***** Provided information

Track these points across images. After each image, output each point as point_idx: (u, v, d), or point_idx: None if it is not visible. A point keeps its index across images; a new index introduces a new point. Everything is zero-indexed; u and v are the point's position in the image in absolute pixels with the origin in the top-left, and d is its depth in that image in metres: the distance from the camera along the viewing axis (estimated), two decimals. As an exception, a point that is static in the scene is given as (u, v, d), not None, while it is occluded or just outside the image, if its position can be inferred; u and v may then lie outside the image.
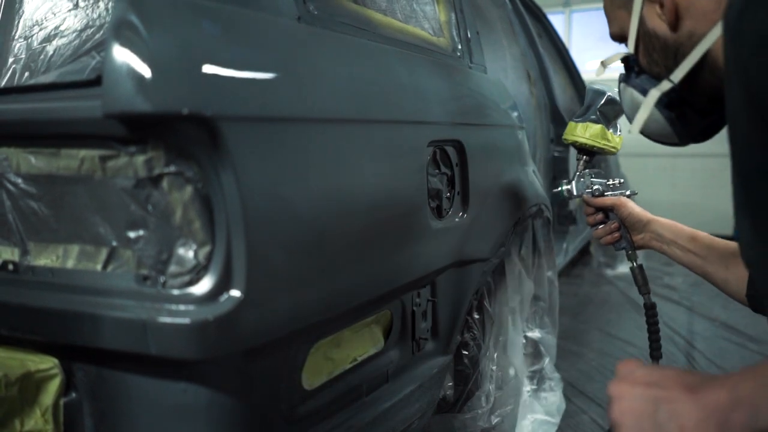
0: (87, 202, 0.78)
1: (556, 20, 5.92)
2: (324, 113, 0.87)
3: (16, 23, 0.93)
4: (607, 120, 1.28)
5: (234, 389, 0.78)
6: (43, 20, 0.91)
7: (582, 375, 2.47)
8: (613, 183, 1.28)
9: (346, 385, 1.00)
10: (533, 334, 1.81)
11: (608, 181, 1.28)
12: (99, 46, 0.83)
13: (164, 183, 0.73)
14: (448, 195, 1.22)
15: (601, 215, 1.28)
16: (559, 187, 1.33)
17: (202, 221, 0.73)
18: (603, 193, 1.27)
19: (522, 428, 1.69)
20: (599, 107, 1.28)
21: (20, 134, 0.81)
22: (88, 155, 0.76)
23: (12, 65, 0.90)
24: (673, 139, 0.90)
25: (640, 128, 0.90)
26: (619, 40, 0.91)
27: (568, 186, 1.31)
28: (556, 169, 2.64)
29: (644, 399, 0.57)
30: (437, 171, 1.18)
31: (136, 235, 0.75)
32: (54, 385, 0.80)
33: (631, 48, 0.87)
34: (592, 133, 1.28)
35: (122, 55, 0.65)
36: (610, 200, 1.25)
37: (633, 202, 1.25)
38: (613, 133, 1.29)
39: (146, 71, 0.65)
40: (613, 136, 1.29)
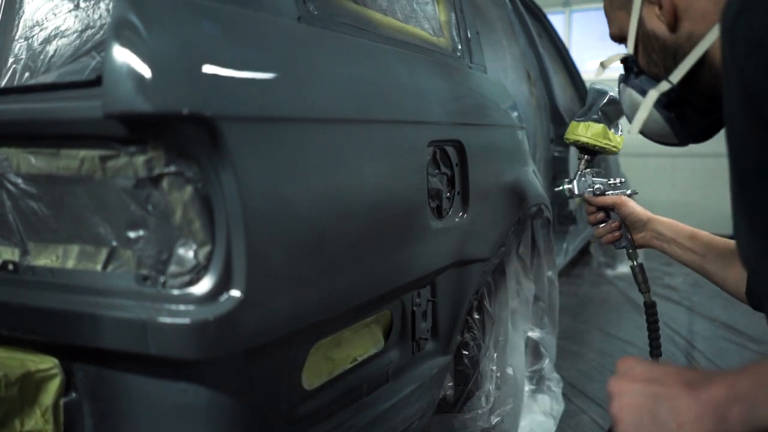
0: (87, 202, 0.78)
1: (556, 20, 5.92)
2: (324, 113, 0.87)
3: (17, 23, 0.93)
4: (609, 120, 1.29)
5: (234, 389, 0.78)
6: (44, 20, 0.91)
7: (582, 375, 2.47)
8: (614, 182, 1.28)
9: (346, 385, 1.00)
10: (533, 334, 1.81)
11: (609, 181, 1.29)
12: (99, 46, 0.83)
13: (164, 183, 0.73)
14: (448, 195, 1.22)
15: (602, 214, 1.28)
16: (561, 186, 1.33)
17: (202, 221, 0.73)
18: (604, 192, 1.28)
19: (520, 428, 1.69)
20: (601, 107, 1.28)
21: (20, 134, 0.81)
22: (88, 155, 0.76)
23: (12, 65, 0.90)
24: (673, 140, 0.90)
25: (639, 128, 0.90)
26: (619, 40, 0.91)
27: (570, 185, 1.32)
28: (556, 169, 2.64)
29: (643, 395, 0.58)
30: (437, 171, 1.18)
31: (136, 235, 0.75)
32: (54, 385, 0.80)
33: (630, 49, 0.87)
34: (593, 133, 1.28)
35: (122, 55, 0.65)
36: (611, 199, 1.25)
37: (633, 201, 1.26)
38: (615, 132, 1.30)
39: (146, 71, 0.65)
40: (615, 136, 1.30)
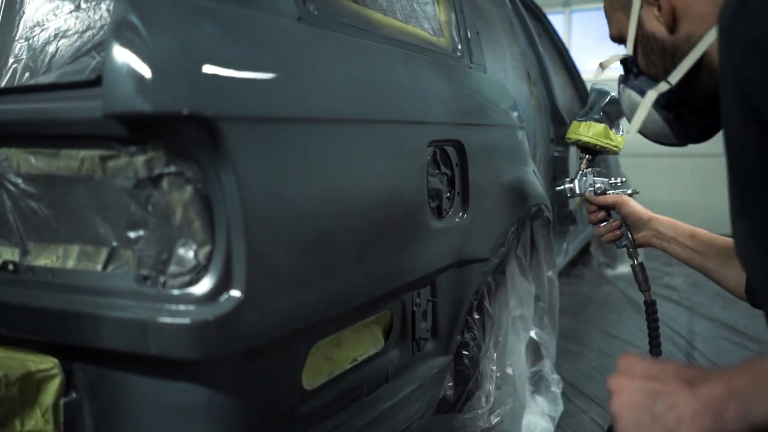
0: (87, 203, 0.78)
1: (556, 20, 5.92)
2: (324, 113, 0.87)
3: (17, 23, 0.93)
4: (610, 120, 1.30)
5: (234, 389, 0.78)
6: (44, 20, 0.91)
7: (582, 375, 2.47)
8: (614, 181, 1.30)
9: (346, 385, 1.00)
10: (533, 334, 1.81)
11: (610, 180, 1.30)
12: (99, 46, 0.83)
13: (164, 183, 0.73)
14: (448, 195, 1.22)
15: (602, 213, 1.29)
16: (562, 185, 1.34)
17: (202, 221, 0.73)
18: (605, 192, 1.29)
19: (519, 429, 1.69)
20: (602, 107, 1.29)
21: (20, 134, 0.81)
22: (88, 155, 0.76)
23: (12, 65, 0.90)
24: (671, 140, 0.90)
25: (637, 128, 0.91)
26: (619, 41, 0.91)
27: (571, 184, 1.32)
28: (556, 169, 2.64)
29: (643, 392, 0.58)
30: (437, 171, 1.18)
31: (136, 235, 0.75)
32: (54, 385, 0.80)
33: (629, 50, 0.88)
34: (595, 132, 1.29)
35: (122, 56, 0.65)
36: (612, 198, 1.26)
37: (634, 201, 1.26)
38: (616, 132, 1.31)
39: (146, 71, 0.65)
40: (616, 136, 1.31)
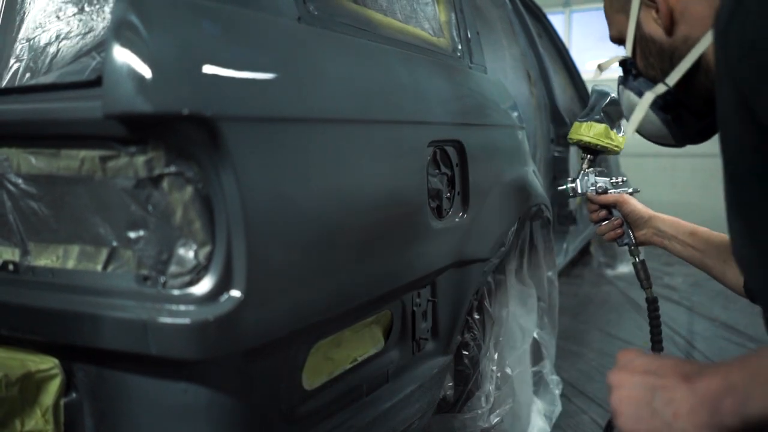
0: (87, 203, 0.78)
1: (556, 20, 5.92)
2: (324, 113, 0.87)
3: (17, 24, 0.93)
4: (611, 120, 1.33)
5: (234, 389, 0.78)
6: (44, 21, 0.91)
7: (582, 375, 2.47)
8: (616, 181, 1.32)
9: (347, 385, 1.00)
10: (534, 335, 1.81)
11: (611, 179, 1.32)
12: (99, 46, 0.83)
13: (164, 183, 0.73)
14: (448, 195, 1.22)
15: (604, 212, 1.31)
16: (564, 185, 1.37)
17: (203, 221, 0.73)
18: (606, 191, 1.31)
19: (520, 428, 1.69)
20: (603, 107, 1.32)
21: (21, 135, 0.81)
22: (89, 156, 0.76)
23: (13, 66, 0.90)
24: (670, 140, 0.91)
25: (634, 129, 0.92)
26: (618, 42, 0.92)
27: (573, 184, 1.35)
28: (556, 169, 2.65)
29: (642, 387, 0.59)
30: (437, 171, 1.18)
31: (137, 236, 0.75)
32: (54, 386, 0.80)
33: (628, 51, 0.89)
34: (596, 133, 1.31)
35: (122, 56, 0.65)
36: (613, 197, 1.29)
37: (635, 199, 1.28)
38: (617, 132, 1.33)
39: (146, 71, 0.65)
40: (617, 136, 1.33)
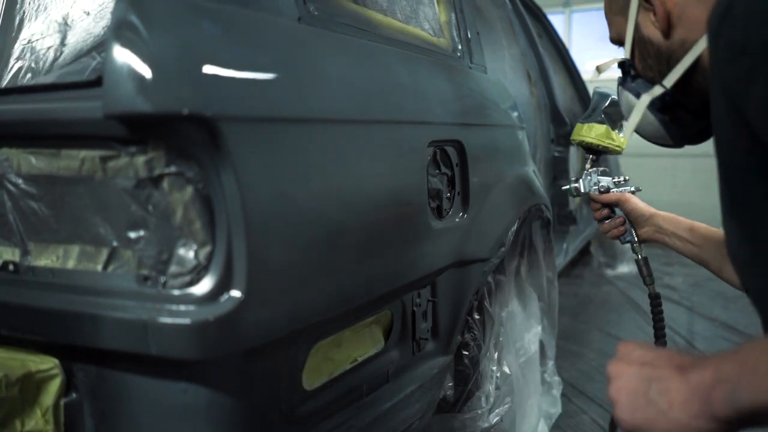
0: (87, 203, 0.78)
1: (556, 20, 5.92)
2: (324, 113, 0.87)
3: (17, 24, 0.93)
4: (612, 121, 1.35)
5: (234, 389, 0.78)
6: (44, 21, 0.91)
7: (582, 375, 2.47)
8: (618, 180, 1.34)
9: (347, 385, 1.00)
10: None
11: (614, 179, 1.34)
12: (99, 46, 0.83)
13: (165, 183, 0.73)
14: (448, 195, 1.22)
15: (607, 211, 1.33)
16: (568, 184, 1.39)
17: (203, 221, 0.73)
18: (608, 190, 1.33)
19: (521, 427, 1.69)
20: (604, 109, 1.34)
21: (21, 135, 0.81)
22: (89, 156, 0.76)
23: (13, 66, 0.90)
24: (668, 141, 0.93)
25: (632, 130, 0.93)
26: (618, 44, 0.93)
27: (576, 183, 1.37)
28: (556, 169, 2.65)
29: (638, 378, 0.61)
30: (437, 171, 1.18)
31: (137, 236, 0.75)
32: (54, 386, 0.80)
33: (627, 53, 0.90)
34: (597, 134, 1.34)
35: (123, 56, 0.65)
36: (615, 196, 1.31)
37: (636, 198, 1.31)
38: (618, 133, 1.34)
39: (147, 72, 0.65)
40: (618, 136, 1.36)
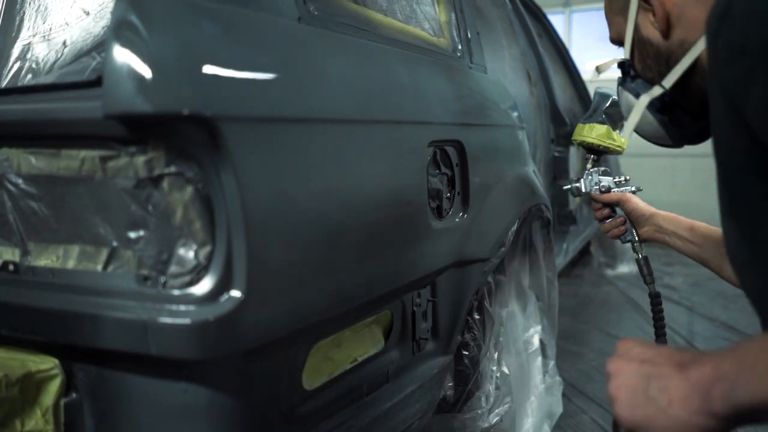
0: (87, 203, 0.78)
1: (556, 20, 5.92)
2: (324, 113, 0.87)
3: (17, 24, 0.93)
4: (613, 121, 1.36)
5: (234, 389, 0.78)
6: (44, 21, 0.91)
7: (582, 375, 2.47)
8: (619, 180, 1.35)
9: (347, 385, 1.00)
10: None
11: (615, 179, 1.35)
12: (99, 46, 0.83)
13: (165, 183, 0.73)
14: (448, 195, 1.22)
15: (607, 210, 1.34)
16: (569, 184, 1.40)
17: (203, 221, 0.73)
18: (609, 190, 1.34)
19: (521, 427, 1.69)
20: (605, 109, 1.35)
21: (21, 135, 0.81)
22: (89, 156, 0.76)
23: (13, 66, 0.90)
24: (667, 141, 0.93)
25: (632, 130, 0.94)
26: (618, 44, 0.94)
27: (577, 183, 1.38)
28: (556, 169, 2.64)
29: (638, 375, 0.61)
30: (437, 171, 1.18)
31: (137, 236, 0.75)
32: (54, 386, 0.80)
33: (626, 54, 0.90)
34: (598, 134, 1.34)
35: (122, 56, 0.65)
36: (616, 196, 1.31)
37: (637, 198, 1.31)
38: (619, 133, 1.35)
39: (146, 72, 0.65)
40: (619, 137, 1.36)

**********

§ **Task item**
The answer should contain nothing but the lines from the top of the data above through the line containing "16: (559, 187, 1.33)", copied exactly, with no images.

§ **Written solution**
Track these points across images. After each image, output each point as point_idx: (u, v, d), or point_idx: None if it is not visible. A point keeps its index across images; a new index introduces a new point. Everything is zero-indexed; u and v are the point's position in the image in absolute pixels with the origin in the top-left, and d is its depth in that image in metres: the distance from the camera along the viewing axis (estimated), two decimals. As an exception, a point that is static in the scene is given as (u, v, d), not None, while it is occluded or just outside the image, if its position can be inferred; u and v may then lie outside the image.
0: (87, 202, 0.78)
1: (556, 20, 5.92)
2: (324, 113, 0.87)
3: (16, 23, 0.93)
4: (607, 120, 1.28)
5: (234, 389, 0.78)
6: (43, 20, 0.91)
7: (582, 375, 2.47)
8: (613, 183, 1.28)
9: (346, 385, 1.00)
10: (533, 334, 1.81)
11: (608, 181, 1.28)
12: (99, 46, 0.83)
13: (164, 183, 0.73)
14: (448, 195, 1.22)
15: (601, 215, 1.28)
16: (559, 187, 1.33)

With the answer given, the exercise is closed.